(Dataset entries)
Segment Open
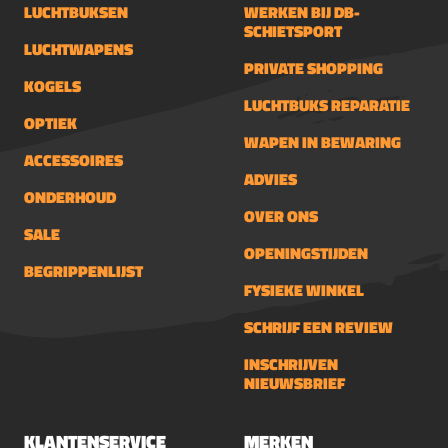
LUCHTBUKSEN
WERKEN BIJ DB-
SCHIETSPORT
LUCHTWAPENS
PRIVATE SHOPPING
KOGELS
LUCHTBUKS REPARATIE
OPTIEK
WAPEN IN BEWARING
ACCESSOIRES
ADVIES
ONDERHOUD
OVER ONS
SALE
OPENINGSTIJDEN
BEGRIPPENLIJST
FYSIEKE WINKEL
SCHRIJF EEN REVIEW
INSCHRIJVEN
NIEUWSBRIEF
KLANTENSERVICE
MERKEN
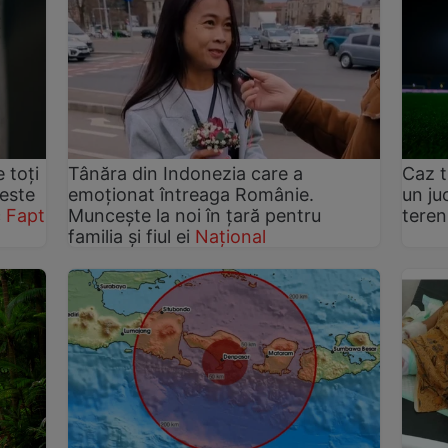
 toți
Tânăra din Indonezia care a
Caz t
 este
emoționat întreaga Românie.
un ju
c
Fapt
Muncește la noi în țară pentru
teren
familia și fiul ei
Național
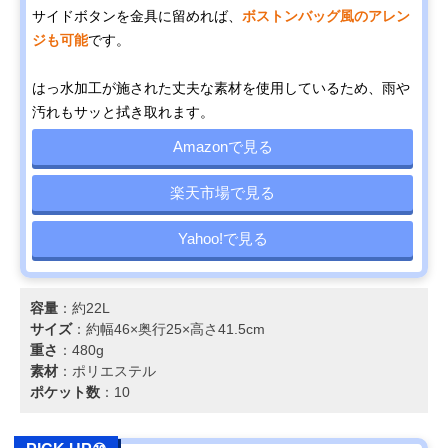
サイドボタンを金具に留めれば、
ボストンバッグ風のアレン
ジも可能
です。
はっ水加工が施された丈夫な素材を使用しているため、雨や
汚れもサッと拭き取れます。
Amazonで見る
楽天市場で見る
Yahoo!で見る
容量
：約22L
サイズ
：約幅46×奥行25×高さ41.5cm
重さ
：480g
素材
：ポリエステル
ポケット数
：10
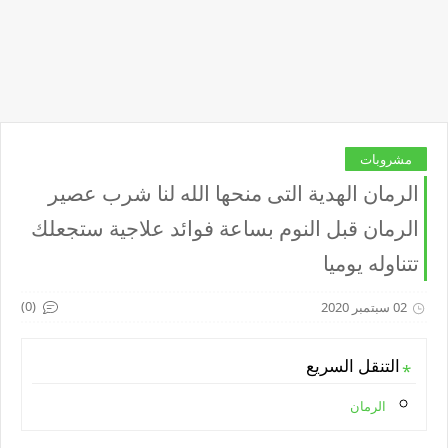
مشروبات
الرمان الهدية التى منحها الله لنا شرب عصير
الرمان قبل النوم بساعة فوائد علاجية ستجعلك
تتناوله يوميا
(0)
02 سبتمبر 2020
التنقل السريع
الرمان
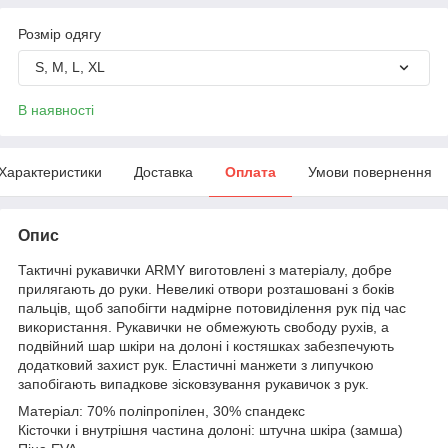
Розмір одягу
S, M, L, XL
В наявності
Характеристики
Доставка
Оплата
Умови повернення
Опис
Тактичні рукавички ARMY виготовлені з матеріалу, добре
прилягають до руки. Невеликі отвори розташовані з боків
пальців, щоб запобігти надмірне потовиділення рук під час
використання. Рукавички не обмежують свободу рухів, а
подвійний шар шкіри на долоні і костяшках забезпечують
додатковий захист рук. Еластичні манжети з липучкою
запобігають випадкове зісковзування рукавичок з рук.
Матеріал: 70% поліпропілен, 30% спандекс
Кісточки і внутрішня частина долоні: штучна шкіра (замша)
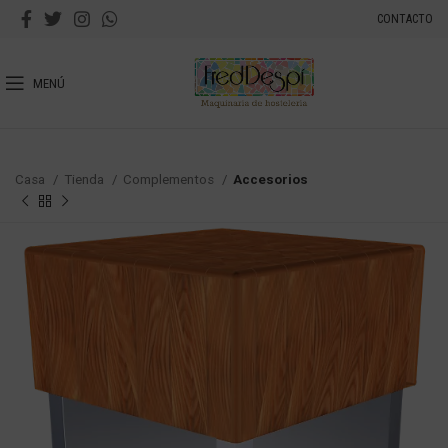
CONTACTO
MENÚ
Casa
Tienda
Complementos
Accesorios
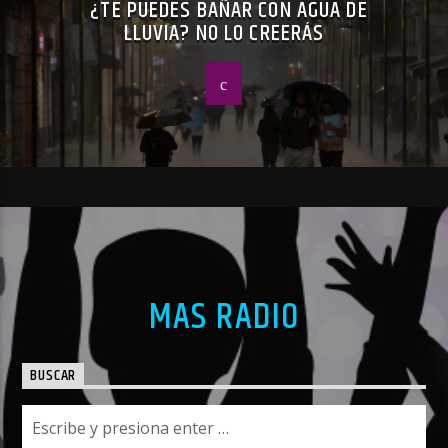
¿TE PUEDES BAÑAR CON AGUA DE
LLUVIA? NO LO CREERÁS
MAS RADIO
BUSCAR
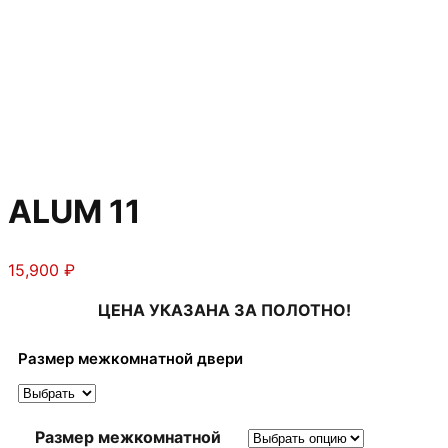
ALUM 11
15,900
₽
ЦЕНА УКАЗАНА ЗА ПОЛОТНО!
Размер межкомнатной двери
Размер межкомнатной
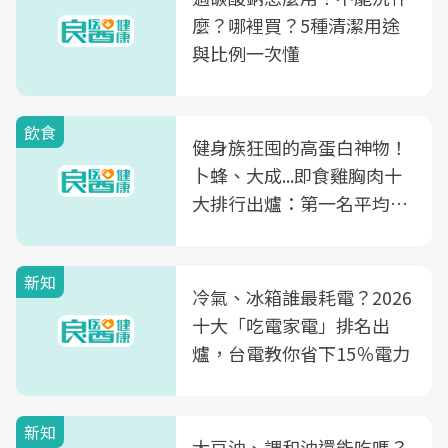
麼？哪裡買？5種清潔用途
與比例一次懂
飲食
健身族狂囤的高蛋白神物！
卜蜂、大成...即食雞胸肉十
大排行出爐：第一名平均一
片不到50元
新知
冷氣、冰箱誰最耗電？2026
十大「吃電家電」排名出
爐，台電教你省下15％電力
新知
大豆油、調和油還能吃嗎？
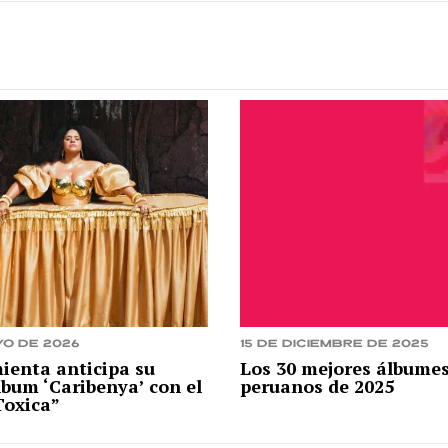
yo de 2026
15 de diciembre de 2025
ienta anticipa su
Los 30 mejores álbume
bum ‘Caribenya’ con el
peruanos de 2025
Toxica”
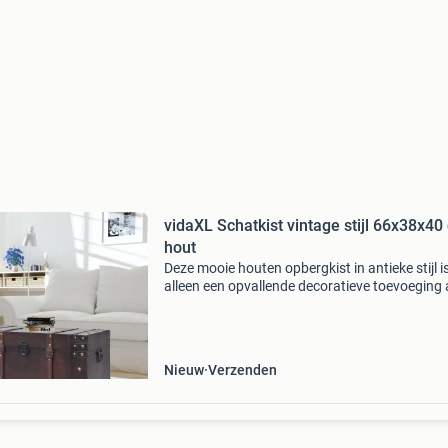
vidaXL Schatkist vintage stijl 66x38x40
hout
Deze mooie houten opbergkist in antieke stijl is
alleen een opvallende decoratieve toevoeging
je woon- of slaapkamerinrichting. Hij biedt oo
voldoende ruimte voor het geordend en uit het
Nieuw
Verzenden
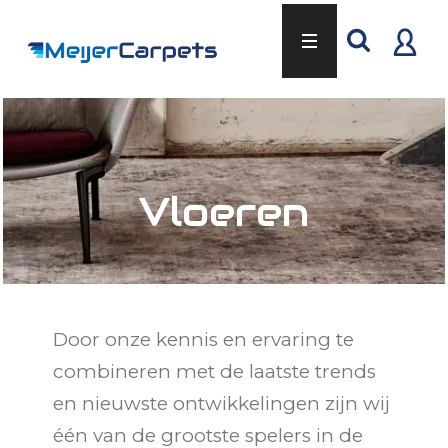
Vloeren
Door onze kennis en ervaring te
combineren met de laatste trends
en nieuwste ontwikkelingen zijn wij
één van de grootste spelers in de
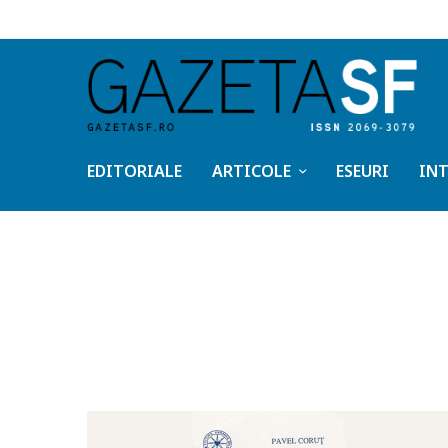
EDITORIALE
ARTICOLE
ESEURI
INT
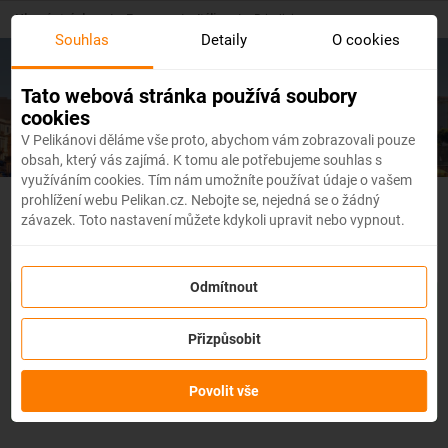
Skip
Hlavní stránka
/
Evropa
/
Itálie
/
Brindisi
to
Souhlas
Detaily
O cookies
main
content
Levné letenky
Brindisi
Tato webová stránka používá soubory
cookies
V Pelikánovi děláme vše proto, abychom vám zobrazovali pouze
obsah, který vás zajímá. K tomu ale potřebujeme souhlas s
využíváním cookies. Tím nám umožníte používat údaje o vašem
prohlížení webu Pelikan.cz. Nebojte se, nejedná se o žádný
Itálie - Flexibilní letenky
závazek. Toto nastavení můžete kdykoli upravit nebo vypnout.
Odmítnout
Se službou
změna z jakéhokoli důvodu
můžete změnit prvky
rezervace, jako je
datum, destinace nebo dokonce cestující,
a
Přizpůsobit
to až 3 dny před odletem
bez udání důvodu!
Po zakoupení
služby obdržíte
kredit až ve výši 80 % ceny rezervace
na
změnu údajů na letence. Službu si můžete zakoupit přímo
Povolit vše
během procesu rezervace letenky.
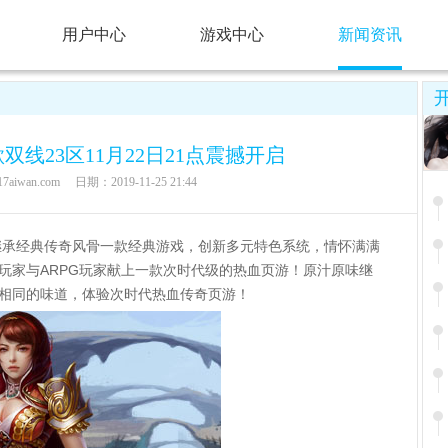
用户中心
游戏中心
新闻资讯
战歌双线23区11月22日21点震撼开启
aiwan.com
日期：2019-11-25 21:44
的继承经典传奇风骨一款经典游戏，创新多元特色系统，情怀满满
玩家与ARPG玩家献上一款次时代级的热血页游！原汁原味继
相同的味道，体验次时代热血传奇页游！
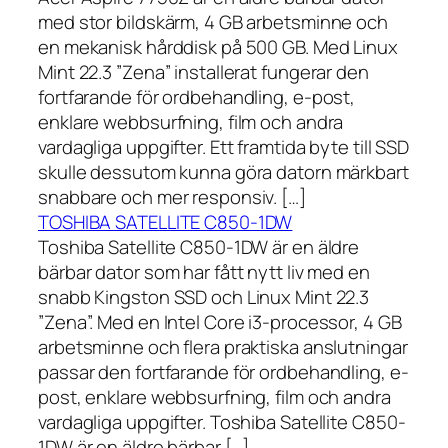
med stor bildskärm, 4 GB arbetsminne och
en mekanisk hårddisk på 500 GB. Med Linux
Mint 22.3 ”Zena” installerat fungerar den
fortfarande för ordbehandling, e-post,
enklare webbsurfning, film och andra
vardagliga uppgifter. Ett framtida byte till SSD
skulle dessutom kunna göra datorn märkbart
snabbare och mer responsiv. […]
TOSHIBA SATELLITE C850-1DW
Toshiba Satellite C850-1DW är en äldre
bärbar dator som har fått nytt liv med en
snabb Kingston SSD och Linux Mint 22.3
”Zena”. Med en Intel Core i3-processor, 4 GB
arbetsminne och flera praktiska anslutningar
passar den fortfarande för ordbehandling, e-
post, enklare webbsurfning, film och andra
vardagliga uppgifter. Toshiba Satellite C850-
1DW är en äldre bärbar […]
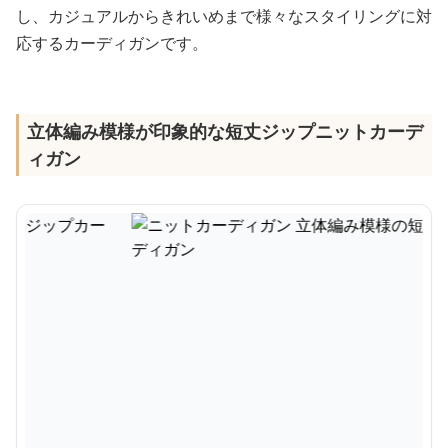
し、カジュアルからきれいめまで様々なスタイリングに対
応するカーディガンです。
立体編み模様が印象的な短丈ジップニットカーデ
ィガン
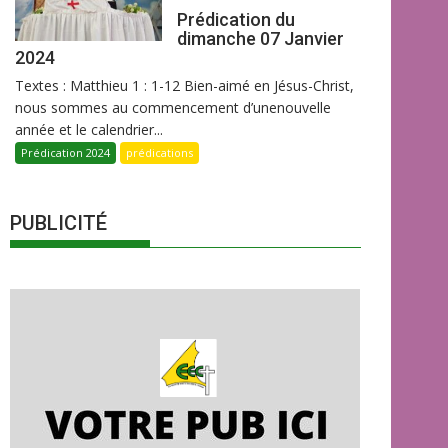
Prédication du
dimanche 07 Janvier
2024
Textes : Matthieu 1 : 1-12 Bien-aimé en Jésus-Christ,
nous sommes au commencement d’unenouvelle
année et le calendrier...
Prédication 2024
prédications
PUBLICITÉ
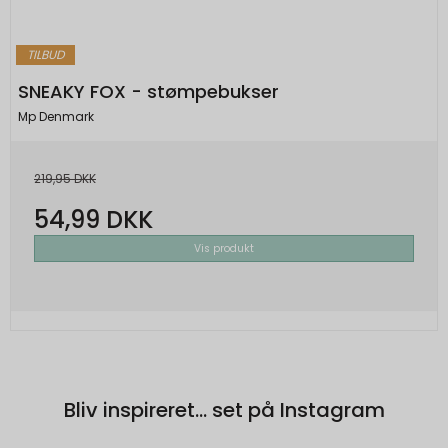
_grecaptcha
None
Oprindelse:
TILBUD
Google
SNEAKY FOX - stømpebukser
Beskrivelse:
Mp Denmark
Brugt af Google med formål at levere en
risikoanalyse. Gemt i browseren's
"localStorage".
219,95 DKK
54,99 DKK
Vis produkt
Bliv inspireret... set på Instagram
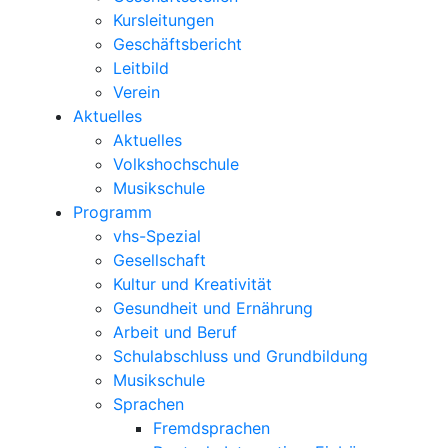
Kursleitungen
Geschäftsbericht
Leitbild
Verein
Aktuelles
Aktuelles
Volkshochschule
Musikschule
Programm
vhs-Spezial
Gesellschaft
Kultur und Kreativität
Gesundheit und Ernährung
Arbeit und Beruf
Schulabschluss und Grundbildung
Musikschule
Sprachen
Fremdsprachen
Segment Closed
- **Task**
From the first line to the last, retype the data exactly, without images.

- **Task answer**
LUCHTBUKSEN
WERKEN BIJ DB-
SCHIETSPORT
LUCHTWAPENS
PRIVATE SHOPPING
KOGELS
LUCHTBUKS REPARATIE
OPTIEK
WAPEN IN BEWARING
ACCESSOIRES
ADVIES
ONDERHOUD
OVER ONS
SALE
OPENINGSTIJDEN
BEGRIPPENLIJST
FYSIEKE WINKEL
SCHRIJF EEN REVIEW
INSCHRIJVEN
NIEUWSBRIEF
KLANTENSERVICE
MERKEN
 toți
Tânăra din Indonezia care a
Caz t
 este
emoționat întreaga Românie.
un ju
c
Fapt
Muncește la noi în țară pentru
teren
familia și fiul ei
Național
サイドボタンを金具に留めれば、
ボストンバッグ風のアレン
ジも可能
です。
はっ水加工が施された丈夫な素材を使用しているため、雨や
汚れもサッと拭き取れます。
Amazonで見る
楽天市場で見る
Yahoo!で見る
容量
：約22L
サイズ
：約幅46×奥行25×高さ41.5cm
重さ
：480g
素材
：ポリエステル
ポケット数
：10
مشروبات
الرمان الهدية التى منحها الله لنا شرب عصير
الرمان قبل النوم بساعة فوائد علاجية ستجعلك
تتناوله يوميا
(0)
02 سبتمبر 2020
التنقل السريع
الرمان
Розмір одягу
S, M, L, XL
В наявності
Характеристики
Доставка
Оплата
Умови повернення
Опис
Тактичні рукавички ARMY виготовлені з матеріалу, добре
прилягають до руки. Невеликі отвори розташовані з боків
пальців, щоб запобігти надмірне потовиділення рук під час
використання. Рукавички не обмежують свободу рухів, а
подвійний шар шкіри на долоні і костяшках забезпечують
додатковий захист рук. Еластичні манжети з липучкою
запобігають випадкове зісковзування рукавичок з рук.
Матеріал: 70% поліпропілен, 30% спандекс
Кісточки і внутрішня частина долоні: штучна шкіра (замша)
CONTACTO
MENÚ
Casa
Tienda
Complementos
Accesorios
¿TE PUEDES BAÑAR CON AGUA DE
LLUVIA? NO LO CREERÁS
MAS RADIO
BUSCAR
ALUM 11
15,900
₽
ЦЕНА УКАЗАНА ЗА ПОЛОТНО!
Размер межкомнатной двери
Размер межкомнатной
麼？哪裡買？5種清潔用途
與比例一次懂
飲食
健身族狂囤的高蛋白神物！
卜蜂、大成...即食雞胸肉十
大排行出爐：第一名平均一
片不到50元
新知
冷氣、冰箱誰最耗電？2026
十大「吃電家電」排名出
爐，台電教你省下15％電力
新知
大豆油、調和油還能吃嗎？
yo de 2026
15 de diciembre de 2025
ienta anticipa su
Los 30 mejores álbume
bum ‘Caribenya’ con el
peruanos de 2025
Toxica”
vidaXL Schatkist vintage stijl 66x38x40
hout
Deze mooie houten opbergkist in antieke stijl is
alleen een opvallende decoratieve toevoeging
je woon- of slaapkamerinrichting. Hij biedt oo
voldoende ruimte voor het geordend en uit het
Nieuw
Verzenden
Vloeren
Door onze kennis en ervaring te
combineren met de laatste trends
en nieuwste ontwikkelingen zijn wij
één van de grootste spelers in de
EDITORIALE
ARTICOLE
ESEURI
INT
Skip
Hlavní stránka
/
Evropa
/
Itálie
/
Brindisi
to
Souhlas
Detaily
O cookies
main
content
Levné letenky
Brindisi
Tato webová stránka používá soubory
cookies
V Pelikánovi děláme vše proto, abychom vám zobrazovali pouze
obsah, který vás zajímá. K tomu ale potřebujeme souhlas s
využíváním cookies. Tím nám umožníte používat údaje o vašem
prohlížení webu Pelikan.cz. Nebojte se, nejedná se o žádný
Itálie - Flexibilní letenky
závazek. Toto nastavení můžete kdykoli upravit nebo vypnout.
Odmítnout
Se službou
změna z jakéhokoli důvodu
můžete změnit prvky
rezervace, jako je
datum, destinace nebo dokonce cestující,
a
Přizpůsobit
to až 3 dny před odletem
bez udání důvodu!
Po zakoupení
služby obdržíte
kredit až ve výši 80 % ceny rezervace
na
změnu údajů na letence. Službu si můžete zakoupit přímo
Povolit vše
během procesu rezervace letenky.
用户中心
游戏中心
新闻资讯
战歌双线23区11月22日21点震撼开启
aiwan.com
日期：2019-11-25 21:44
的继承经典传奇风骨一款经典游戏，创新多元特色系统，情怀满满
玩家与ARPG玩家献上一款次时代级的热血页游！原汁原味继
相同的味道，体验次时代热血传奇页游！
med stor bildskärm, 4 GB arbetsminne och
en mekanisk hårddisk på 500 GB. Med Linux
Mint 22.3 ”Zena” installerat fungerar den
fortfarande för ordbehandling, e-post,
enklare webbsurfning, film och andra
vardagliga uppgifter. Ett framtida byte till SSD
skulle dessutom kunna göra datorn märkbart
snabbare och mer responsiv. […]
TOSHIBA SATELLITE C850-1DW
Toshiba Satellite C850-1DW är en äldre
bärbar dator som har fått nytt liv med en
snabb Kingston SSD och Linux Mint 22.3
”Zena”. Med en Intel Core i3-processor, 4 GB
arbetsminne och flera praktiska anslutningar
passar den fortfarande för ordbehandling, e-
post, enklare webbsurfning, film och andra
vardagliga uppgifter. Toshiba Satellite C850-
1DW är en äldre bärbar […]
し、カジュアルからきれいめまで様々なスタイリングに対
応するカーディガンです。
立体編み模様が印象的な短丈ジップニットカーデ
ィガン
Prédication du
dimanche 07 Janvier
2024
Textes : Matthieu 1 : 1-12 Bien-aimé en Jésus-Christ,
nous sommes au commencement d’unenouvelle
année et le calendrier...
Prédication 2024
prédications
PUBLICITÉ
_grecaptcha
None
Oprindelse:
TILBUD
Google
SNEAKY FOX - stømpebukser
Beskrivelse:
Mp Denmark
Brugt af Google med formål at levere en
risikoanalyse. Gemt i browseren's
"localStorage".
219,95 DKK
54,99 DKK
Vis produkt
Bliv inspireret... set på Instagram
Kursleitungen
Geschäftsbericht
Leitbild
Verein
Aktuelles
Aktuelles
Volkshochschule
Musikschule
Programm
vhs-Spezial
Gesellschaft
Kultur und Kreativität
Gesundheit und Ernährung
Arbeit und Beruf
Schulabschluss und Grundbildung
Musikschule
Sprachen
Fremdsprachen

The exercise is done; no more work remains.